Dr. King's excessive labors finally resulted in a general breaking down of his health, and necessitated the abandonment of his professional duties for nine months, during which he made a tour around the world in company with two of his intimate friends. Upon his return, his desire to increase the facilities of the hospital which he had founded led him to take up the work immediately, and its successful accomplishment appeared to have become the absorbing passion of his life. He was chairman of the committee which had in charge the erection of its new building, and not only threw himself into the work with characteristic energy, but even contributed of his private means to the extent of $14,000. The commodious new building was opened to the public January 1, 1897, after which Dr.

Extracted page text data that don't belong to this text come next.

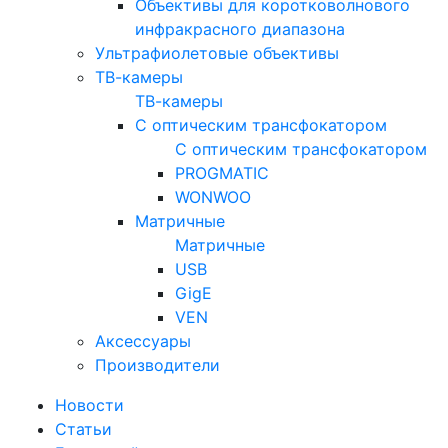
Объективы для коротковолнового
инфракрасного диапазона
Ультрафиолетовые объективы
ТВ-камеры
ТВ-камеры
С оптическим трансфокатором
С оптическим трансфокатором
PROGMATIC
WONWOO
Матричные
Матричные
USB
GigE
VEN
Аксессуары
Производители
Новости
Статьи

King was prevailed upon to take a Colorado trip for the benefit of his nervous troubles. Returning, somewhat benefited, he was seized with paralysis, while performing a surgical operation, and afterward removed to the Battle Creek (Mich.) Sanitarium where, as stated, he died November 14, 1897.

Dr. King was a charter member of the Morgan County Medical Society, organized in 1866, in which he served as Treasurer from 1871 to 1881, with the exception of the year 1873, when he was its President. He was also Surgeon for over twenty years of the Chicago & Alton system, acting in the same capacity, at various times, for the Chicago, Peoria & St. Louis, the Jacksonville, Louisville & St. Louis and the Wabash Railroad Companies, and was Local Examiner for about twenty life insurance companies. In politics he was a stanch Republican, and especially during the years of presidential elections took an active interest in the promotion of his party's interests. He was the author of innumerable charities; but none ever knew of them from his own lips, as he despised notoriety and self-aggrandizement.

Dr. King was united in marriage May 25, 1875, with Louise Allen, daughter of John and Emily (Chandler) Allen. Her father, a graduate from the medical department of Dartmouth University, and for many years a physician and surgeon of Petersburg, Ill., was born in Chelsea, Vt., March 30, 1801; removed to Illinois in the early days, and died at Petersburg in April 1863. He was a son of Sluman Allen, who was born October 24, 1760, served in the Fourth Connecticut Regiment during the Revolutionary War and died in 1834. Isaac Allen, the father of Sluman, was also a soldier of the Patriot army.

The children of Dr. King and his wife are: Allen M. King, M. D., a practicing physician and surgeon, of Jacksonville; Abigail and Harrison-all of whom reside at home.

The most faithful labors of Dr. King's life, and those which leave behind him the fragrance of a blessed memory, were devoted to the foundation and building of an institution of the highest utility for his fellow-men. Aside from the beneficences incidental to the work he performed in connection with Passavant Memorial Hospital, his private charities were incessant and manifold. Underneath his bluff and independent exterior there reposed a heart so kind, so gracious, so thoroughly attuned to the spirit of the Golden Rule, that he could not resist the impulse to perform a kindly act for one in distress whenever the occasion arose. Few men are so absolutely free from cant, hypocrisy and selfishness. Hundreds of the poor and needy of Jacksonville will revere his memory while they live, for it was to such as they that he proved the greatest friend in need. He was the good Samaritan who poured oil upon the wounds of the stricken traveler, not pausing to criticise or to inquire through whose fault he had fallen by the wayside. He entered into the lives of those in distress with the sympathy and personal help which the claims of common humanity exact from kind and generous souls.